The oldest and most important festival in China is the Spring Festival, which marks a new year on the lunar calendar. The Spring Festival represents the desire for a new life.

It's called the Spring Festival because it marks the beginning of spring and the end of winter.
Throughout history, the Spring Festival had different names at different times. By far the most popular name is 'Yuan Dan', which means 'beginning' and 'morning', implying the beginning of a new spring and a new year. In the past the actual time of the Spring Festival also varied. During the Han Dynasty the beginning of spring was the Spring Festival, but during the Northern and Southern Dynasty, the entire spring was viewed as the Spring Festival. After 1949, it was decided that January 1st on the solar calendar would be 'Yuan Dan' and January 1st on the lunar calendar would be the Spring Festival.

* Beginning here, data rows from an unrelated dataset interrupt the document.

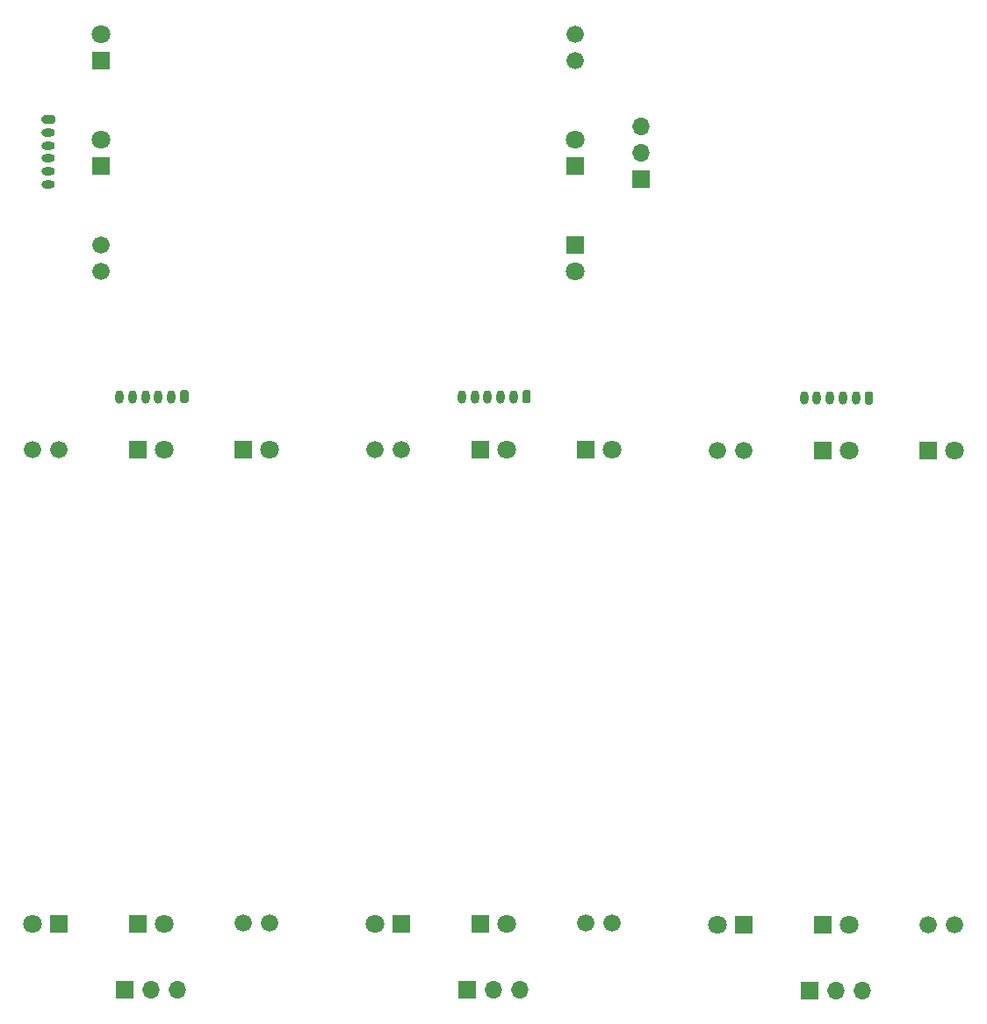
<source format=gbs>
%MOIN*%
%OFA0B0*%
%FSLAX46Y46*%
%IPPOS*%
%LPD*%
%ADD10O,0.031496062992125991X0.051181102362204731*%
%ADD11R,0.066929133858267723X0.066929133858267723*%
%ADD12O,0.066929133858267723X0.066929133858267723*%
%ADD13C,0.066*%
%ADD14R,0.070866141732283464X0.070866141732283464*%
%ADD15C,0.070866141732283464*%
%ADD26O,0.051181102362204731X0.031496062992125991*%
%ADD27R,0.066929133858267723X0.066929133858267723*%
%ADD28O,0.066929133858267723X0.066929133858267723*%
%ADD29C,0.066*%
%ADD30R,0.070866141732283464X0.070866141732283464*%
%ADD31C,0.070866141732283464*%
%ADD32O,0.031496062992125991X0.051181102362204731*%
%ADD33R,0.066929133858267723X0.066929133858267723*%
%ADD34O,0.066929133858267723X0.066929133858267723*%
%ADD35C,0.066*%
%ADD36R,0.070866141732283464X0.070866141732283464*%
%ADD37C,0.070866141732283464*%
%ADD38O,0.031496062992125991X0.051181102362204731*%
%ADD39R,0.066929133858267723X0.066929133858267723*%
%ADD40O,0.066929133858267723X0.066929133858267723*%
%ADD41C,0.066*%
%ADD42R,0.070866141732283464X0.070866141732283464*%
%ADD43C,0.070866141732283464*%
G01*
G36*
G01*
X0000740748Y0002367716D02*
X0000740748Y0002332283D01*
G75*
G02*
X0000732874Y0002324409I-0000007874D01*
G01*
X0000717125Y0002324409D01*
G75*
G02*
X0000709251Y0002332283J0000007874D01*
G01*
X0000709251Y0002367716D01*
G75*
G02*
X0000717125Y0002375590I0000007874D01*
G01*
X0000732874Y0002375590D01*
G75*
G02*
X0000740748Y0002367716J-0000007874D01*
G01*
G37*
D10*
X0000675787Y0002350000D03*
X0000626574Y0002350000D03*
X0000577362Y0002350000D03*
X0000528149Y0002350000D03*
X0000478937Y0002350000D03*
D11*
X0000500000Y0000099999D03*
D12*
X0000600000Y0000099999D03*
X0000700000Y0000099999D03*
D13*
X0001049999Y0000350787D03*
X0000950000Y0000350787D03*
X0000150000Y0002149999D03*
X0000250000Y0002149999D03*
D14*
X0000950000Y0002149999D03*
D15*
X0001049999Y0002149999D03*
D14*
X0000250000Y0000349999D03*
D15*
X0000150000Y0000349999D03*
D14*
X0000549999Y0002149999D03*
D15*
X0000650000Y0002149999D03*
D14*
X0000549999Y0000349999D03*
D15*
X0000650000Y0000349999D03*
G04 next file*
G04 Gerber Fmt 4.6, Leading zero omitted, Abs format (unit mm)*
G04 Created by KiCad (PCBNEW (5.1.10)-1) date 2021-09-22 20:24:30*
G01*
G04 APERTURE LIST*
G04 APERTURE END LIST*
G36*
G01*
X0000191338Y0003417913D02*
X0000226771Y0003417913D01*
G75*
G02*
X0000234645Y0003410039J-0000007874D01*
G01*
X0000234645Y0003394291D01*
G75*
G02*
X0000226771Y0003386417I-0000007874D01*
G01*
X0000191338Y0003386417D01*
G75*
G02*
X0000183464Y0003394291J0000007874D01*
G01*
X0000183464Y0003410039D01*
G75*
G02*
X0000191338Y0003417913I0000007874D01*
G01*
G37*
D26*
X0000209055Y0003352952D03*
X0000209055Y0003303740D03*
X0000209055Y0003254527D03*
X0000209055Y0003205314D03*
X0000209055Y0003156102D03*
D27*
X0002459055Y0003177165D03*
D28*
X0002459055Y0003277165D03*
X0002459055Y0003377165D03*
D29*
X0002208267Y0003727165D03*
X0002208267Y0003627165D03*
X0000409055Y0002827165D03*
X0000409055Y0002927165D03*
D30*
X0000409055Y0003627165D03*
D31*
X0000409055Y0003727165D03*
D30*
X0002209055Y0002927165D03*
D31*
X0002209055Y0002827165D03*
D30*
X0000409055Y0003227165D03*
D31*
X0000409055Y0003327165D03*
D30*
X0002209055Y0003227165D03*
D31*
X0002209055Y0003327165D03*
G04 next file*
G04 Gerber Fmt 4.6, Leading zero omitted, Abs format (unit mm)*
G04 Created by KiCad (PCBNEW (5.1.10)-1) date 2021-09-22 20:24:30*
G01*
G04 APERTURE LIST*
G04 APERTURE END LIST*
G36*
G01*
X0003338937Y0002362637D02*
X0003338937Y0002327204D01*
G75*
G02*
X0003331062Y0002319330I-0000007874D01*
G01*
X0003315314Y0002319330D01*
G75*
G02*
X0003307440Y0002327204J0000007874D01*
G01*
X0003307440Y0002362637D01*
G75*
G02*
X0003315314Y0002370511I0000007874D01*
G01*
X0003331062Y0002370511D01*
G75*
G02*
X0003338937Y0002362637J-0000007874D01*
G01*
G37*
D32*
X0003273976Y0002344921D03*
X0003224763Y0002344921D03*
X0003175551Y0002344921D03*
X0003126338Y0002344921D03*
X0003077125Y0002344921D03*
D33*
X0003098188Y0000094921D03*
D34*
X0003198188Y0000094921D03*
X0003298188Y0000094921D03*
D35*
X0003648188Y0000345708D03*
X0003548188Y0000345708D03*
X0002748188Y0002144921D03*
X0002848188Y0002144921D03*
D36*
X0003548188Y0002144921D03*
D37*
X0003648188Y0002144921D03*
D36*
X0002848188Y0000344921D03*
D37*
X0002748188Y0000344921D03*
D36*
X0003148188Y0002144921D03*
D37*
X0003248188Y0002144921D03*
D36*
X0003148188Y0000344921D03*
D37*
X0003248188Y0000344921D03*
G04 next file*
G04 Gerber Fmt 4.6, Leading zero omitted, Abs format (unit mm)*
G04 Created by KiCad (PCBNEW (5.1.10)-1) date 2021-09-22 20:24:30*
G01*
G04 APERTURE LIST*
G04 APERTURE END LIST*
G36*
G01*
X0002039960Y0002367716D02*
X0002039960Y0002332283D01*
G75*
G02*
X0002032086Y0002324409I-0000007874D01*
G01*
X0002016338Y0002324409D01*
G75*
G02*
X0002008464Y0002332283J0000007874D01*
G01*
X0002008464Y0002367716D01*
G75*
G02*
X0002016338Y0002375590I0000007874D01*
G01*
X0002032086Y0002375590D01*
G75*
G02*
X0002039960Y0002367716J-0000007874D01*
G01*
G37*
D38*
X0001975000Y0002350000D03*
X0001925787Y0002350000D03*
X0001876574Y0002350000D03*
X0001827362Y0002350000D03*
X0001778149Y0002350000D03*
D39*
X0001799212Y0000099999D03*
D40*
X0001899212Y0000099999D03*
X0001999212Y0000099999D03*
D41*
X0002349212Y0000350787D03*
X0002249212Y0000350787D03*
X0001449212Y0002149999D03*
X0001549212Y0002149999D03*
D42*
X0002249212Y0002149999D03*
D43*
X0002349212Y0002149999D03*
D42*
X0001549212Y0000349999D03*
D43*
X0001449212Y0000349999D03*
D42*
X0001849212Y0002149999D03*
D43*
X0001949212Y0002149999D03*
D42*
X0001849212Y0000349999D03*
D43*
X0001949212Y0000349999D03*
M02*
</source>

Although the climax of the Spring Festival usually refers to the first day of January on the lunar calendar and the night previous, the New Year season extends from the middle of the 12th month of the previous year to the middle of the first month of the lunar New Year. The Lantern Festival marks the end of the New Year season and life once again settles into a routine.

There are many celebrations during the Spring Festival including the worship of gods and the Buddha, paying respects to the ancestors, general house cleaning, welcoming the god of wealth and sending away hungry ghosts.